When you think of diplomacy, what’s the first thing that comes to mind? To me, I think of ambassadors uniting cultures, overseeing negotiations, seeking compromise and overall, representing their country.
Stemming from this view of diplomacy is the idea of public diplomacy. According to the State Department, public diplomacy is defined as “the means by which governments seek to advance their nations’ interests through understanding, informing and influencing the broader public in foreign countries.” Jennifer Rasamimanana, currently the counselor for cultural affairs of the U.S. Embassy in Paris, came the other day to talk to my School Year Abroad (SYA) classmates, a couple of high schoolers from a French lycée and I, about what public diplomacy entails.
Ms. Rasamimanana explained that there are two facets of public diplomacy: press and culture. The press side represents the publicized transparent aspect of US diplomacy. Although the emphasis varies from country to country, this generally includes working closely with local media, providing info on current US policies, arranging interviews etc. for US and occasionally host country journalists, assisting US correspondents, maintaining the information resource center (a virtual library), and running government sponsored broadcasting services (present in countries where news is often censored).
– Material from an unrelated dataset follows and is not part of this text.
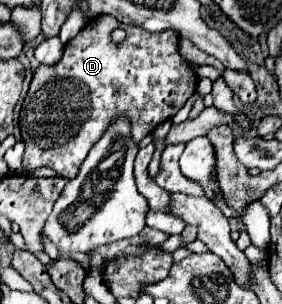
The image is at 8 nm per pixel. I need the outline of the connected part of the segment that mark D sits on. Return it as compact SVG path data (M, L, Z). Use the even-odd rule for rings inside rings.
M97 16L89 20L71 42L67 42L65 54L57 64L41 64L37 68L37 74L33 74L19 116L19 128L25 144L23 170L49 166L59 176L73 178L89 154L89 148L93 148L93 144L105 134L105 128L109 128L109 120L117 120L117 116L129 116L133 142L139 144L161 122L173 118L177 110L187 102L187 98L195 92L195 88L197 76L187 68L179 54L179 34L175 36L173 30L153 34L139 26L121 24L119 20L113 20L113 16ZM115 28L123 28L127 32L127 38L119 44L113 44L109 40L109 32Z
In our modern age, the press side of things also covers social media (tweeting relevant information in the host country’s language for example) and PR. During big news stories, this can mean lots of interviews where Rasamimanana says it is especially important to be clear on the concrete American stance.
In the American Foreign Service (AFS), according to Mrs. Rasamimanana, getting in touch with the culture of other countries forms the heart of the embassy’s mission and is intrinsic to American foreign policy. As a result, the culture side of Public Diplomacy contains a very broad spectrum of responsibilities. The culture section is in charge of among other things scholarship and other programs, like the Fulbright Program, geared towards bringing foreign students to America and providing them with leadership seminars and a basic education of American history and culture. Additionally, they work on using economics to bind us all together in one global world, promoting political dialogue, encouraging places and spaces for people to talk and exchange ideas and using art as a teaching tool to both bring people together and help them find their voices.
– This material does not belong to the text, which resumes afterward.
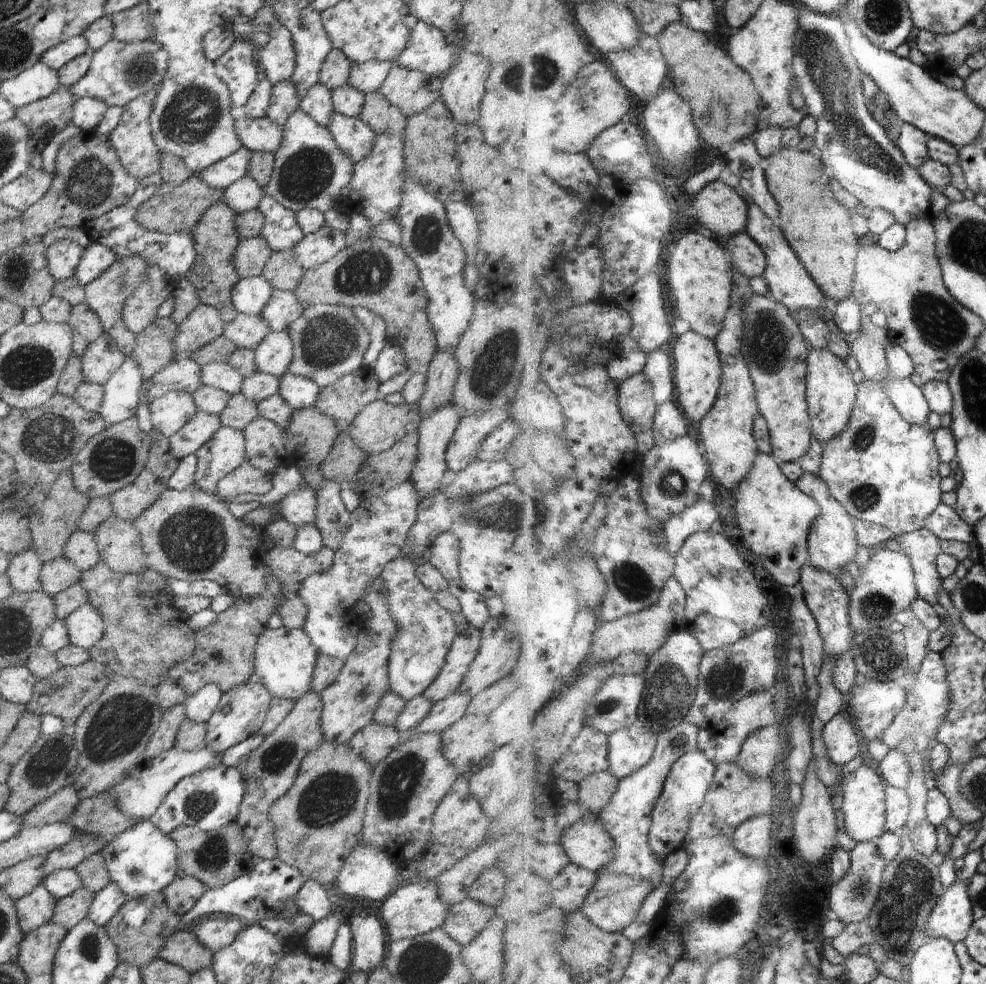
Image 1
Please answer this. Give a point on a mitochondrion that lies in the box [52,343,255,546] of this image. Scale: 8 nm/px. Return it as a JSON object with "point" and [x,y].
{"point":[114,459]}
Public Diplomacy is one of five options amongst which new arrivals to the AFS must choose. Mrs. Rasamimanana said that being a diplomat has both opened her up to the world and surprisingly confirmed her identity as an American. After spending four months abroad, I can sort of relate to that feeling of intensified patriotism that one experiences when away from home and one’s countrymen. When you live overseas, you become much more flexible and open-minded. As Mrs. Rasamimanana said, this exposure to new ways of life and foreign policies has reaffirmed her support and belief in the American way. Regardless of all the possible critiques, she is still proud to represent her country. After all, isn’t that the essence of a diplomat?